Segment Start: Task data

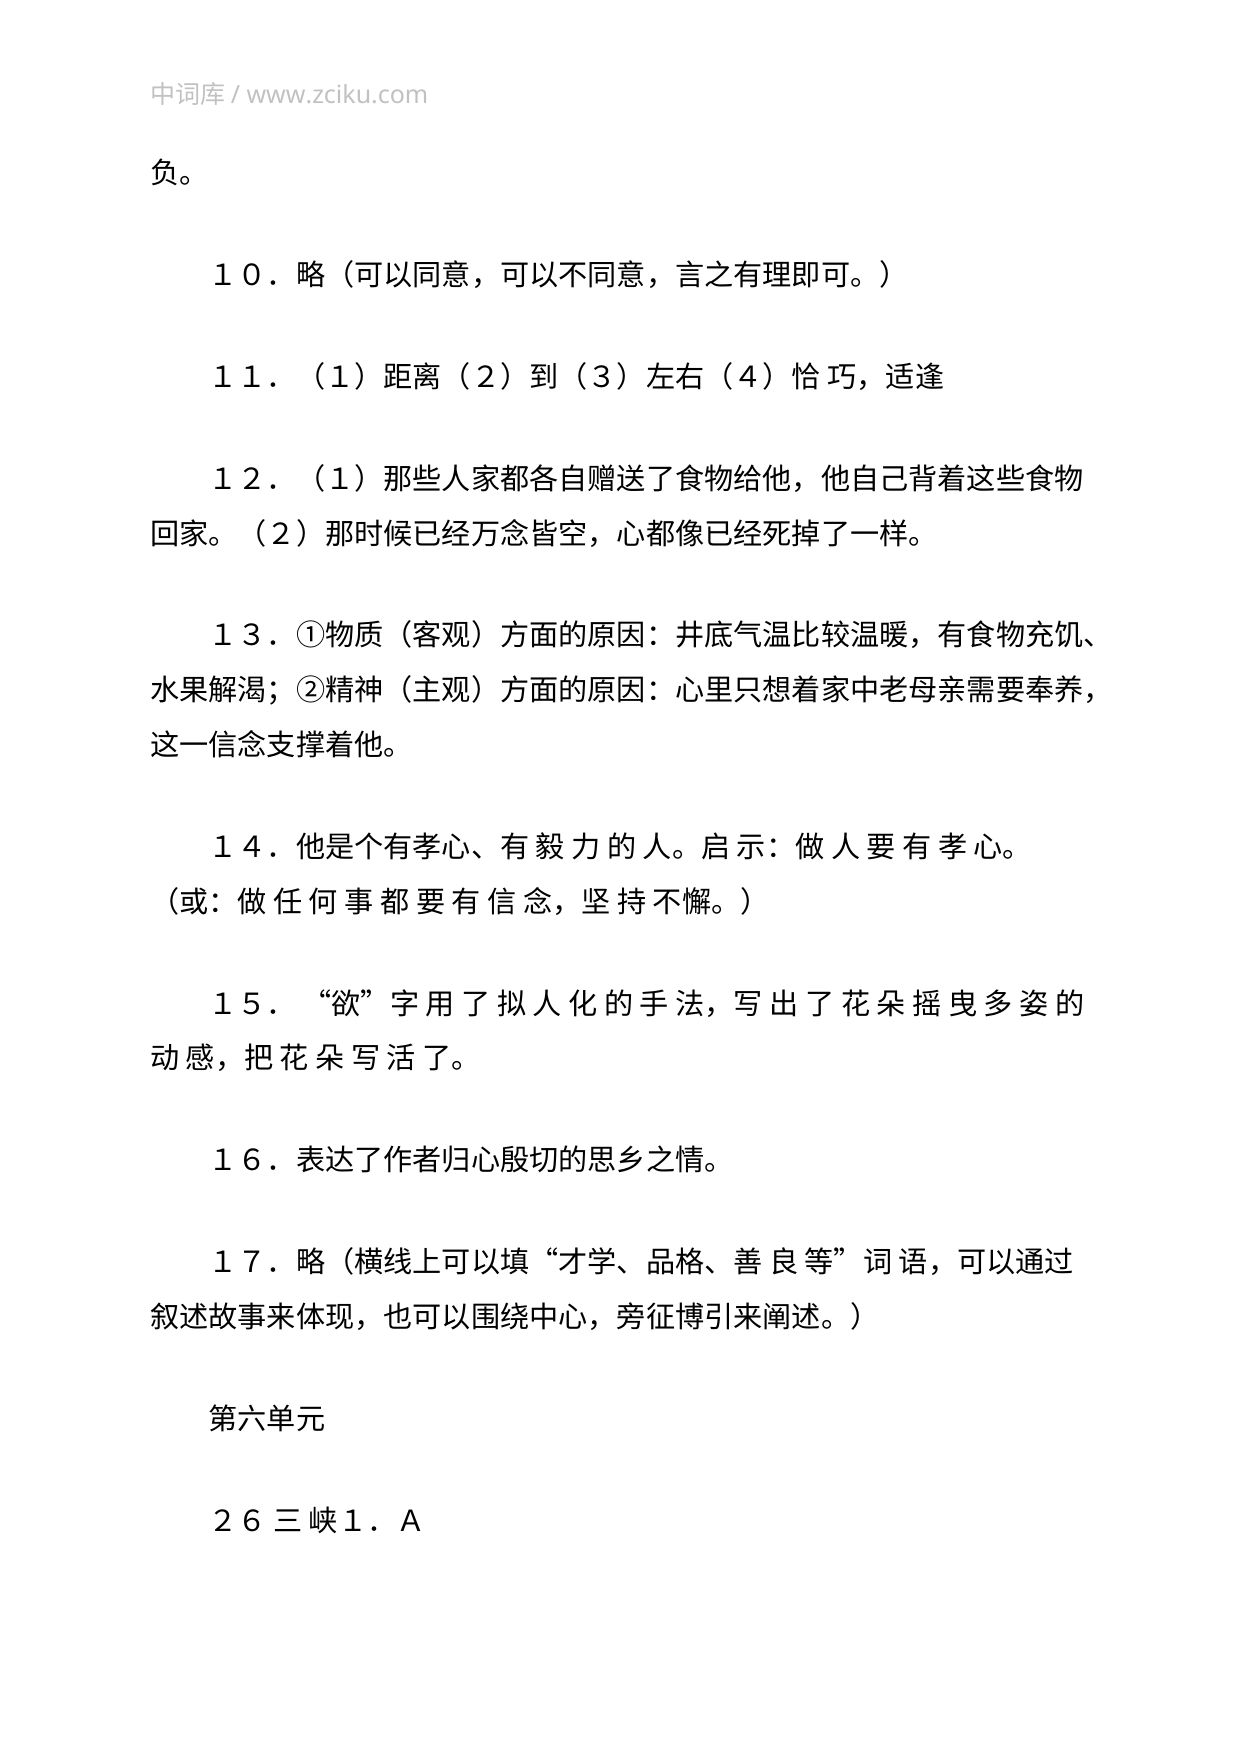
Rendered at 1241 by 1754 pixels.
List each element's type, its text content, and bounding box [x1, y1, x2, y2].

text １０．略（可以同意，可以不同意，言之有理即可。） [150, 252, 1090, 294]
text １３．①物质（客观）方面的原因：井底气温比较温暖，有食物充饥、水果解渴；②精神（主观）方面的原因：心里只想着家中老母亲需要奉养，这一信念支撑着他。 [150, 612, 1090, 764]
text １５． “欲”字 用 了 拟 人 化 的 手 法，写 出 了 花 朵 摇 曳 多 姿 的 动 感，把 花 朵 写 活 了。 [150, 980, 1090, 1077]
text １７．略（横线上可以填“才学、品格、善 良 等”词 语，可以通过叙述故事来体现，也可以围绕中心，旁征博引来阐述。） [150, 1239, 1090, 1336]
text １１．（１）距离（２）到（３）左右（４）恰 巧，适逢 [150, 353, 1090, 396]
text 第六单元 [150, 1395, 1090, 1438]
text ２６ 三 峡１．Ａ [150, 1497, 1090, 1539]
text １６．表达了作者归心殷切的思乡之情。 [150, 1137, 1090, 1179]
text １４．他是个有孝心、有 毅 力 的 人。启 示：做 人 要 有 孝 心。（或：做 任 何 事 都 要 有 信 念，坚 持 不懈。） [150, 823, 1090, 921]
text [150, 150, 1090, 192]
text １２．（１）那些人家都各自赠送了食物给他，他自己背着这些食物回家。（２）那时候已经万念皆空，心都像已经死掉了一样。 [150, 455, 1090, 552]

Segment End: Task data

All of the lines above should be retyped precisely, apart from the pictures.

Result for this exercise:
Rendered at 1241 by 1754 pixels.
List each element's type, its text content, and bounding box [x1, y1, x2, y2].

text １０．略（可以同意，可以不同意，言之有理即可。） [150, 252, 1090, 294]
text １３．①物质（客观）方面的原因：井底气温比较温暖，有食物充饥、水果解渴；②精神（主观）方面的原因：心里只想着家中老母亲需要奉养，这一信念支撑着他。 [150, 612, 1090, 764]
text １５． “欲”字 用 了 拟 人 化 的 手 法，写 出 了 花 朵 摇 曳 多 姿 的 动 感，把 花 朵 写 活 了。 [150, 980, 1090, 1077]
text １７．略（横线上可以填“才学、品格、善 良 等”词 语，可以通过叙述故事来体现，也可以围绕中心，旁征博引来阐述。） [150, 1239, 1090, 1336]
text １１．（１）距离（２）到（３）左右（４）恰 巧，适逢 [150, 353, 1090, 396]
text 第六单元 [150, 1395, 1090, 1438]
text ２６ 三 峡１．Ａ [150, 1497, 1090, 1539]
text １６．表达了作者归心殷切的思乡之情。 [150, 1137, 1090, 1179]
text １４．他是个有孝心、有 毅 力 的 人。启 示：做 人 要 有 孝 心。（或：做 任 何 事 都 要 有 信 念，坚 持 不懈。） [150, 823, 1090, 921]
text [150, 150, 1090, 192]
text １２．（１）那些人家都各自赠送了食物给他，他自己背着这些食物回家。（２）那时候已经万念皆空，心都像已经死掉了一样。 [150, 455, 1090, 552]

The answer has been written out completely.